The White House and lawmakers in Congress are paying close attention to the talks and want to see them reach a swift conclusion.

“Acting [Labor] Secretary [Julie] Su and others in the administration are regularly engaging with the parties, encouraging them to stay at the negotiating table and finish their work,” White House spokesperson Karine Jean-Pierre said Wednesday.

“The path forward is for the port workers and their employers to resolve the negotiations so that workers get the wages, benefits, and quality of life that they so deserve,” she said.

A representative for Sen. Alex Padilla (D-Calif.) said in a statement to The Hill that he’s “closely monitoring the developments at California’s ports as workers exercise their right to organize,” and “he urges both parties to work to reach a fair resolution.”

Lawmakers told The Hill that what’s fundamentally at issue in the talks now is the level of wages, as opposed to benefits or paid time off, which were at issue in a threatened railroad strike that nearly materialized last year and threatened to interfere with national distribution pipelines.

“They’ve negotiated through some of the most difficult issues and now are onto wages,” Hoyle said in an interview on Wednesday.

“When you’re 75 percent of the way through negotiations, it’s hard, but they need to get back in the room and focus on getting this done so that it doesn’t affect our supply chain.”

Transportation and warehousing jobs on average pay a wage of about $29 an hour, according to the Labor Department. Jobs website Glassdoor put ILWU Local 23 longshoreman pay between $22 and $33 an hour, which is below the national average of $33.34.

Local 23 chapter vice president Brock Graber declined to comment on the status of negotiations.

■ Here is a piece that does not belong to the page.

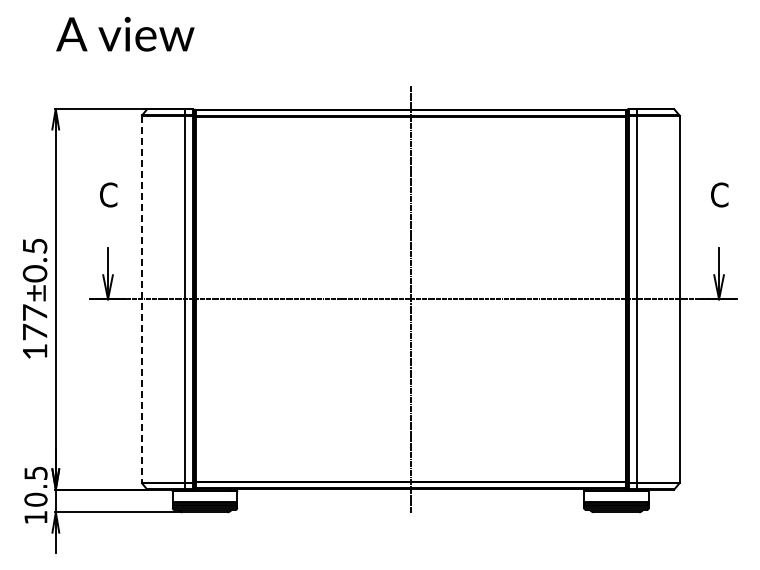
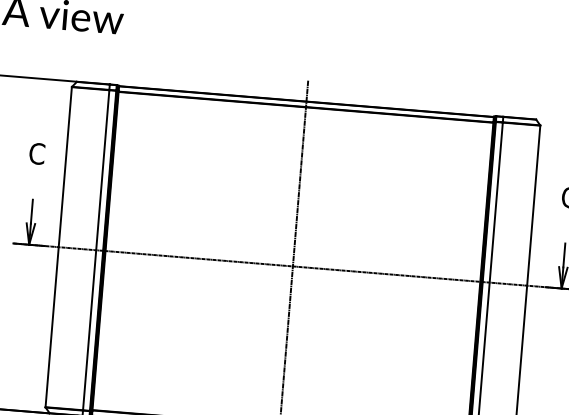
line: (141, 299) -> (58, 247), dashed -> solid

The negotiation on wages was not expected to be this difficult, an aide for a member of Congress from California with knowledge of the negotiations told The Hill. The aide said the wage negotiations are “just the beginning” and that “there’s a lot more work to be done.”

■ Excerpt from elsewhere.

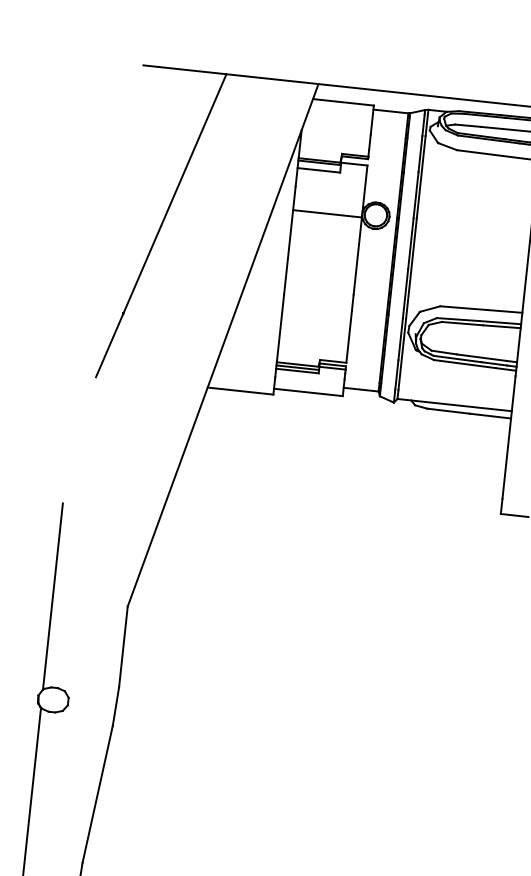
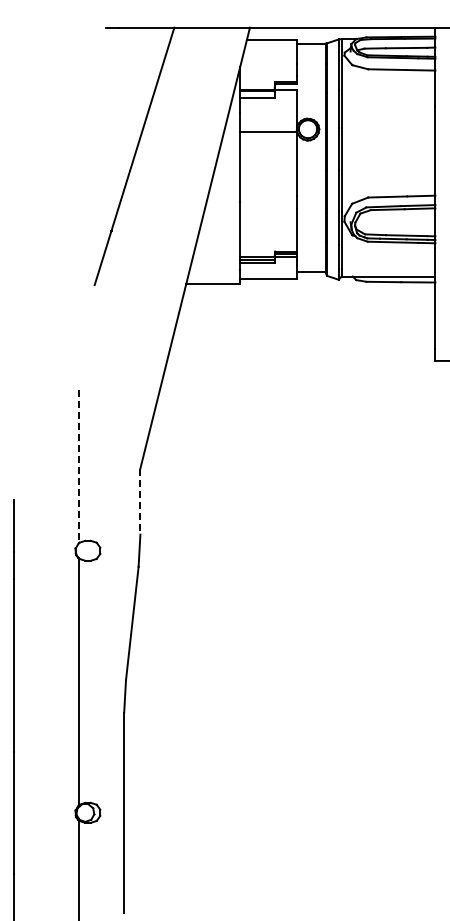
line: (52, 597) -> (78, 467), solid -> dashed
line: (123, 647) -> (140, 502), solid -> dashed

Rank and file members of the union were not happy about their pay in light of the extra demands that were placed upon them during the pandemic, the aide said.

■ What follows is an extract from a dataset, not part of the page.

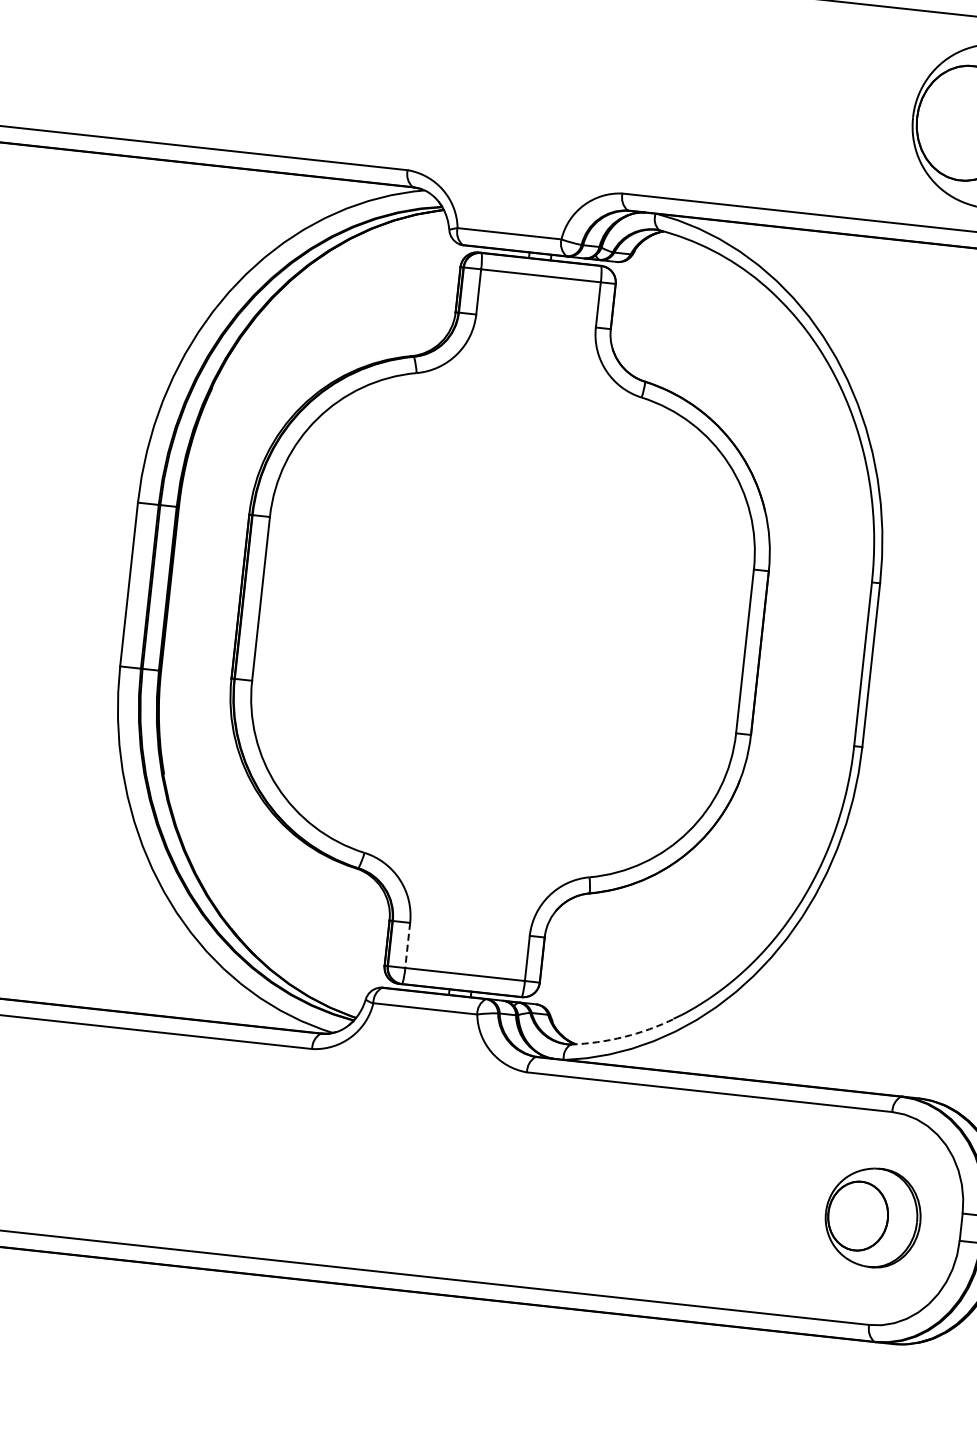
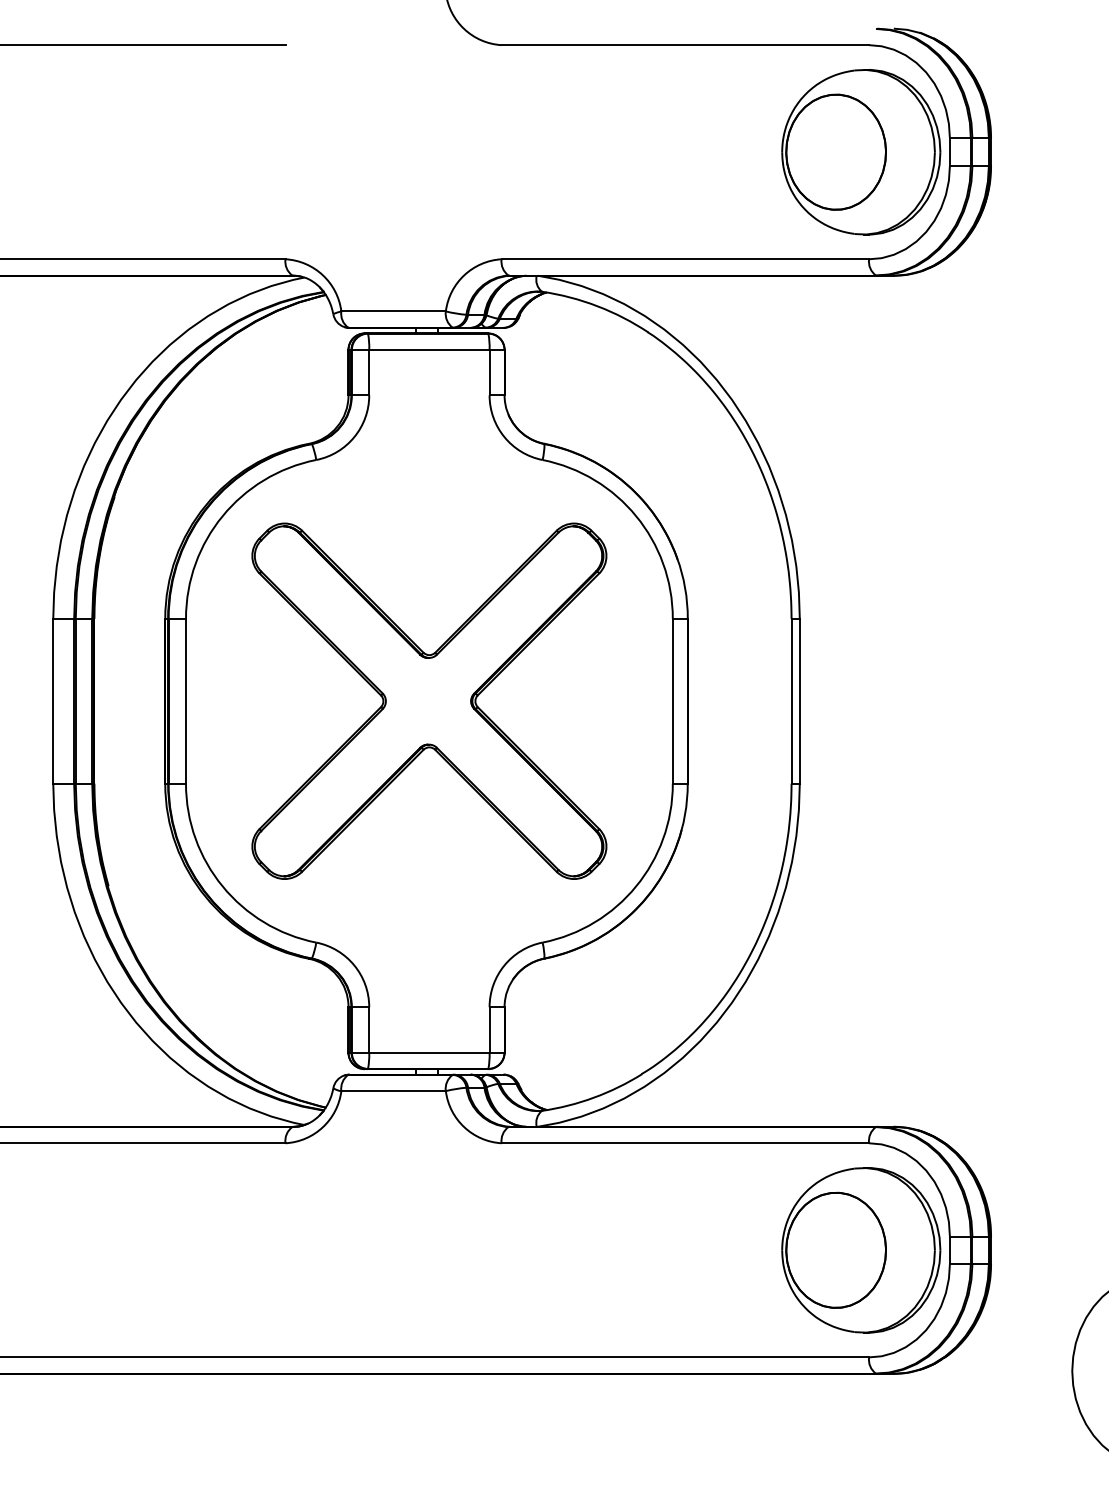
part: (503, 624) -> (429, 700), added
line: (408, 945) -> (369, 1029), dashed -> solid
arc: (623, 1036) -> (593, 1097), dashed -> solid
part: (873, 1217) -> (861, 1250), size x1.67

“ILWU workers risked and lost their lives during the pandemic to ensure grocery store shelves were stocked, PPE was made available, essential medical supplies were reaching our hospitals, and record volumes of consumer goods continued to reach the door steps of American consumers,” the ILWU said in a statement released on Friday.

“Despite this fact, from pre-pandemic levels through 2022, the percentage of ILWU wages and benefits continued to drop compared to PMA rising revenues,” the union said.

Gross profits were up more than 100 percent for PMA member company Maersk, which netted more than $38 billion in 2022. In 2021, as the economy roared back from the shutdowns during the pandemic, Maersk profits leaped up by more than 200 percent, according to financial data company Macrotrends.

Taiwanese ocean carrier Evergreen Marine Corp., another PMA member, set aside $62.2 million as a reward to its more than 3,100 employees, trade publication Maritime Executive reported in March, a sum “equivalent to 10 to 11 months of salary.”

These executive bonuses were enabled by $10.9 billion in 2022 profits for Evergreen, representing a 39-percent rise in profits over the previous year, Maritime Executive reported.

Work stoppages spiked in 2022 as elevated levels of inflation bit into paychecks and increased the cost of living, a phenomenon that was repeated in many dozens of countries all over the world.

Experts in organized labor say that cost of living adjustments which are tied to inflation and executed automatically with federal benefit programs like Social Security, used to be more commonly included in labor contracts but are now something of a rarity.

“During the last period of inflation in the 1980s, employers started reconsidering these 9 or 10 percent annual raises and started making concessions elsewhere. For the auto industry, one of the things they traded for that was profit-sharing,” Arthur Wheaton, director of labor studies at the Cornell School of Industrial and Labor Relations, said in an interview.

“They said, ‘We’re not going to give you cost of living, but if we’re making big money and big profits, we’ll give you a part of that,’” he said.